Limitations & Future Work¶
- Author-disclosed: SAE relies on repeatable visual patterns of objects; its effectiveness might be limited for object categories with extremely large appearance variations.
- The estimation of the sampling radius \(r_i\) is based on the nearest neighbor distance, which may be inaccurate when object size varies greatly or distribution is highly non-uniform.
- The current restoration is one-off (running SAE once). Could iterative restoration yield further improvements?
- Missing annotations (missed labels) are not addressed; it only handles positional shifts.
- The choice of \(\alpha=0.4\) might not be optimal for all datasets.
Related Work & Insights¶
- Deep connection to the MAE/DAE family: drawing inspiration from the principle of "learning the general while ignoring the specific" in self-supervised representation learning.
- Universally extendable to other tasks using point annotations (e.g., keypoint detection, pose estimation).
- Aligned with data cleaning and annotation correction research, offering an automated path without requiring extra human labeling.

(Part of a data file)
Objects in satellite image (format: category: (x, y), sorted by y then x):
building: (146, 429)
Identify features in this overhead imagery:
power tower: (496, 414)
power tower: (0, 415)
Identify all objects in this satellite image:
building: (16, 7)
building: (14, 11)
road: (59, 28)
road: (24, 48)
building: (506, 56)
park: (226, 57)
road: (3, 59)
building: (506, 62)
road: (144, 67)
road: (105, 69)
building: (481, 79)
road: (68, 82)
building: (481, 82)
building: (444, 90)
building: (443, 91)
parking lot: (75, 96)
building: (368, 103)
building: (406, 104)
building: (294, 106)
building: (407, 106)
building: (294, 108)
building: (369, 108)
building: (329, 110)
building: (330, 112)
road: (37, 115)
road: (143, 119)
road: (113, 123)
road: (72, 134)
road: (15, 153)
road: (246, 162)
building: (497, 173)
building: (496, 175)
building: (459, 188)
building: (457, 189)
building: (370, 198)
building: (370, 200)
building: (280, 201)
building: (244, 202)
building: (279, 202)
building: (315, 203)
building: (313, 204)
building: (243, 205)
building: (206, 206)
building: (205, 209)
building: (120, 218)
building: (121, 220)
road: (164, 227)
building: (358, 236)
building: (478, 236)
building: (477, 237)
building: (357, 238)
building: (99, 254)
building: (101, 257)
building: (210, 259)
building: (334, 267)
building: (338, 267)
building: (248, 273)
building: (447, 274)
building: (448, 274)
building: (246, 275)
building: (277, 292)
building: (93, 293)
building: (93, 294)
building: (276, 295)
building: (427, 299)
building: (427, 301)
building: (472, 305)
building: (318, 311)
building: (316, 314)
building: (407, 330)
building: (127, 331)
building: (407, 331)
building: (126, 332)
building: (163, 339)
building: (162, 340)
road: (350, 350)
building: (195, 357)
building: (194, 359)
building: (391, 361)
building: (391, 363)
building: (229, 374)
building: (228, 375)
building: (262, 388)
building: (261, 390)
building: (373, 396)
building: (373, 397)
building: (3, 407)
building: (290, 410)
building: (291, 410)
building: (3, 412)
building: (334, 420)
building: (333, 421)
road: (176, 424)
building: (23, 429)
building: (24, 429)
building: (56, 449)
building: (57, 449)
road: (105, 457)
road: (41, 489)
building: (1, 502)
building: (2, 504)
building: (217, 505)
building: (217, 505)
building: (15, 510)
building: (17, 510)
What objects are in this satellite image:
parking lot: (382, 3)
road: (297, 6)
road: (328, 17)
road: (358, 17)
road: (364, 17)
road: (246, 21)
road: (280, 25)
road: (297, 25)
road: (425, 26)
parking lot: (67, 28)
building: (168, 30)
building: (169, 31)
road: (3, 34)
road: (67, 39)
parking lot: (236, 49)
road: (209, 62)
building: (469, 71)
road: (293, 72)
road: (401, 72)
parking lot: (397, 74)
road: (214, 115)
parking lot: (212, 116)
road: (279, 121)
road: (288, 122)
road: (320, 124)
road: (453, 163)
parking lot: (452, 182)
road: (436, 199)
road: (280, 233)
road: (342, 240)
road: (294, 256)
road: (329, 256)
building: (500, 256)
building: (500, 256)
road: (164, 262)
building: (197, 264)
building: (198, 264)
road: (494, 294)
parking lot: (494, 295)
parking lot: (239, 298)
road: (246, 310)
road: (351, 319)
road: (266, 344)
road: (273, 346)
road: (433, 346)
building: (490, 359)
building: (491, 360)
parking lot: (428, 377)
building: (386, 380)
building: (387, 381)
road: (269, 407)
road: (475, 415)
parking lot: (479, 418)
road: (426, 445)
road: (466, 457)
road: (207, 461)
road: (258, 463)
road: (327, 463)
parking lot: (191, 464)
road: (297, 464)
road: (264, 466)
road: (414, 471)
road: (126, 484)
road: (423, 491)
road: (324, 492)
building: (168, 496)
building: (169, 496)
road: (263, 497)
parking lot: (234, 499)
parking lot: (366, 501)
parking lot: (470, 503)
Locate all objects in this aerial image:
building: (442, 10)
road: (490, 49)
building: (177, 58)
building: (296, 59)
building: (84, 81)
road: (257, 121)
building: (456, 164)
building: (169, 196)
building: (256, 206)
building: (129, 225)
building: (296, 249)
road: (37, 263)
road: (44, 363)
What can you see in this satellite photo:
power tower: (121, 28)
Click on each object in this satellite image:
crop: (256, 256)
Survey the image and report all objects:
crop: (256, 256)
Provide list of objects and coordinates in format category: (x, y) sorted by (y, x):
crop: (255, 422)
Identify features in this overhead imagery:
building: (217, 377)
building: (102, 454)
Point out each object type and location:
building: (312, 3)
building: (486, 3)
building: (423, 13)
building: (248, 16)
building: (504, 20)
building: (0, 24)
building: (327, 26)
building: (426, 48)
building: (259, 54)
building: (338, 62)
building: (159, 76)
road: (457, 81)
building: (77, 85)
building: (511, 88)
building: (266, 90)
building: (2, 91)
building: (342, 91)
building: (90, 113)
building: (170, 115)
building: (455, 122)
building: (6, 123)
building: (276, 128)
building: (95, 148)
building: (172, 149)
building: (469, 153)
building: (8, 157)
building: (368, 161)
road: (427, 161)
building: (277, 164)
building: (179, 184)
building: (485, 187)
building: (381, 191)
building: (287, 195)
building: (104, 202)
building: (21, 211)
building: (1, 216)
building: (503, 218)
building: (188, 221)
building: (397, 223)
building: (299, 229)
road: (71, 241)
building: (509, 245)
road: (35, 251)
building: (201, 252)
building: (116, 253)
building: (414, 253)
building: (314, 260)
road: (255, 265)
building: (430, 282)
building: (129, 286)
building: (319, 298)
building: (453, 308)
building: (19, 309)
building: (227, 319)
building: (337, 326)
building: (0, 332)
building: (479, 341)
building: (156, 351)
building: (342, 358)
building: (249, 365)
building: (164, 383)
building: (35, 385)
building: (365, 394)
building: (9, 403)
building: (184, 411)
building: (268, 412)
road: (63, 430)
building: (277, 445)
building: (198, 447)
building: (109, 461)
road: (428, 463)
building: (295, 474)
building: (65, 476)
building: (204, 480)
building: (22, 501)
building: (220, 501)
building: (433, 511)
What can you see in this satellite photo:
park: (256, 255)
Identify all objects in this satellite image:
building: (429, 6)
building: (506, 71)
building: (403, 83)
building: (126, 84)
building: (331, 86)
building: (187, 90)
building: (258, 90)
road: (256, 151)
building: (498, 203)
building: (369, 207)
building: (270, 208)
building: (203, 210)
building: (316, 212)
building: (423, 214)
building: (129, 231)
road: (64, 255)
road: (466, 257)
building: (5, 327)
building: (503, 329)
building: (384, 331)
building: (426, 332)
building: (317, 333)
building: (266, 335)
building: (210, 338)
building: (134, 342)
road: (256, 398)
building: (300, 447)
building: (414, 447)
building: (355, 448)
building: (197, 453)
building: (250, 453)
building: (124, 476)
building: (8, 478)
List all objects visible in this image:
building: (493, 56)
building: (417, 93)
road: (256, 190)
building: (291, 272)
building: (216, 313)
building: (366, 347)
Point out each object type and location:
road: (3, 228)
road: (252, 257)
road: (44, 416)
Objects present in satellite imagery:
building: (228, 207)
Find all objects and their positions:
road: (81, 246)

### Prompt A
Do these statements agree with the text on limitations and related work? (i) The current restoration runs SAE only once. (ii) SAE corrects missing annotations as well as positional shifts. (iii) The sampling radius is estimated from the nearest neighbor distance. For each, answer yes or no and quote the deciding words.
### Prompt B
Update the records from their first line up to and including the line with "building: (120, 218)", replacing "power tower" with "pylon" and leaving everything else unchanged. Write out only those lines.

### Exercise answer A
(i) Yes: "The current restoration is one-off (running SAE once)."
(ii) No: "Missing annotations (missed labels) are not addressed; it only handles positional shifts."
(iii) Yes: "The estimation of the sampling radius \(r_i\) is based on the nearest neighbor distance"

### Exercise answer B
Objects in satellite image (format: category: (x, y), sorted by y then x):
building: (146, 429)
Identify features in this overhead imagery:
pylon: (496, 414)
pylon: (0, 415)
Identify all objects in this satellite image:
building: (16, 7)
building: (14, 11)
road: (59, 28)
road: (24, 48)
building: (506, 56)
park: (226, 57)
road: (3, 59)
building: (506, 62)
road: (144, 67)
road: (105, 69)
building: (481, 79)
road: (68, 82)
building: (481, 82)
building: (444, 90)
building: (443, 91)
parking lot: (75, 96)
building: (368, 103)
building: (406, 104)
building: (294, 106)
building: (407, 106)
building: (294, 108)
building: (369, 108)
building: (329, 110)
building: (330, 112)
road: (37, 115)
road: (143, 119)
road: (113, 123)
road: (72, 134)
road: (15, 153)
road: (246, 162)
building: (497, 173)
building: (496, 175)
building: (459, 188)
building: (457, 189)
building: (370, 198)
building: (370, 200)
building: (280, 201)
building: (244, 202)
building: (279, 202)
building: (315, 203)
building: (313, 204)
building: (243, 205)
building: (206, 206)
building: (205, 209)
building: (120, 218)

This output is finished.